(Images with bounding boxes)
=== Section Start ===
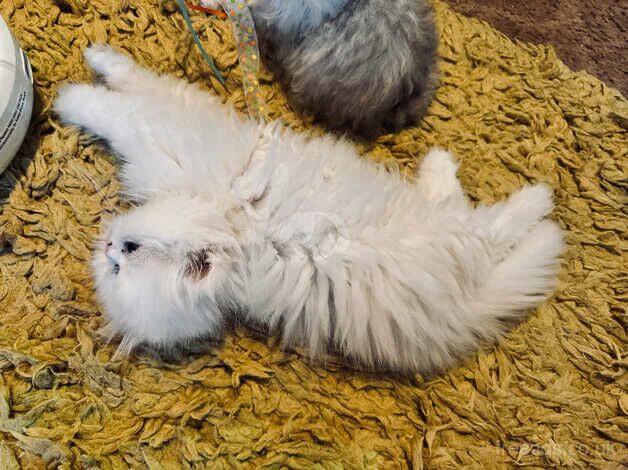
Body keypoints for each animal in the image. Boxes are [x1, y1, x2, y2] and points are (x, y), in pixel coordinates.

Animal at [55, 45, 564, 374]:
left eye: (129, 250)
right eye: (114, 264)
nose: (106, 246)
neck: (233, 228)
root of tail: (463, 306)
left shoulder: (174, 129)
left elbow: (119, 98)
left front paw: (74, 86)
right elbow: (126, 92)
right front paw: (87, 75)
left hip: (449, 232)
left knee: (495, 224)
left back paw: (536, 196)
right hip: (439, 225)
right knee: (470, 211)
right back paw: (465, 176)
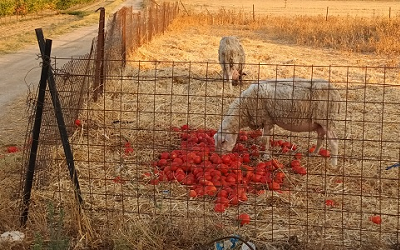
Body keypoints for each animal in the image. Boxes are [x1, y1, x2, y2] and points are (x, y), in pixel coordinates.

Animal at [214, 77, 342, 166]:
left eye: (223, 142)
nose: (219, 157)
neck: (245, 106)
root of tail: (336, 93)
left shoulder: (266, 119)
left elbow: (265, 139)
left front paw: (266, 156)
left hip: (327, 119)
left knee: (334, 142)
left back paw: (333, 164)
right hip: (320, 123)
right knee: (320, 139)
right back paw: (314, 153)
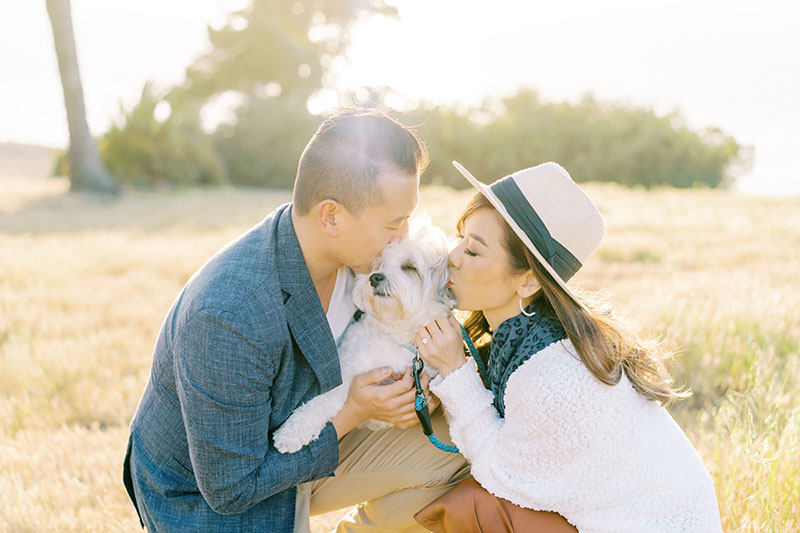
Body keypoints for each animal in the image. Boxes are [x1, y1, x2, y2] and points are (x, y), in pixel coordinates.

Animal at [272, 216, 454, 454]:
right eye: (378, 265)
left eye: (409, 267)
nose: (375, 278)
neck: (397, 335)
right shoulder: (349, 370)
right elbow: (324, 400)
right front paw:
=== Section End ===
## WHAT IS NEEDED
No pictures belong in the copy; output every record exactly.

## ANSWER SECTION
Body keypoints for each animal in the image. Boxes are [x1, y1, x2, y2] and points are (x, y), in pixel coordinates.

Animal at [55, 45, 564, 374]:
left eye: (129, 250)
right eye: (114, 264)
nose: (106, 246)
neck: (233, 228)
root of tail: (463, 306)
left shoulder: (174, 129)
left elbow: (119, 98)
left front paw: (74, 86)
right elbow: (126, 92)
right front paw: (87, 75)
left hip: (449, 232)
left knee: (495, 224)
left back paw: (536, 196)
right hip: (439, 225)
right knee: (470, 211)
right back paw: (465, 176)
Body keypoints for each animal in the image. Boxes are [x1, y1, x2, y2] and points are (x, y), in pixel coordinates.

Animal at [214, 77, 342, 166]:
left eye: (223, 142)
nose: (219, 157)
neck: (245, 106)
root of tail: (336, 93)
left shoulder: (266, 119)
left elbow: (265, 139)
left front paw: (266, 156)
left hip: (327, 119)
left knee: (334, 142)
left back paw: (333, 164)
right hip: (320, 123)
right knee: (320, 139)
right back paw: (314, 153)
Body keypoints for each animal in the image. Boxes are [x1, y1, x2, y2] and points are (x, y), in pixel coordinates.

Animal at [272, 216, 454, 454]:
right eye: (378, 265)
left eye: (409, 267)
nose: (375, 278)
neck: (397, 335)
right shoulder: (349, 370)
right elbow: (324, 400)
right front paw:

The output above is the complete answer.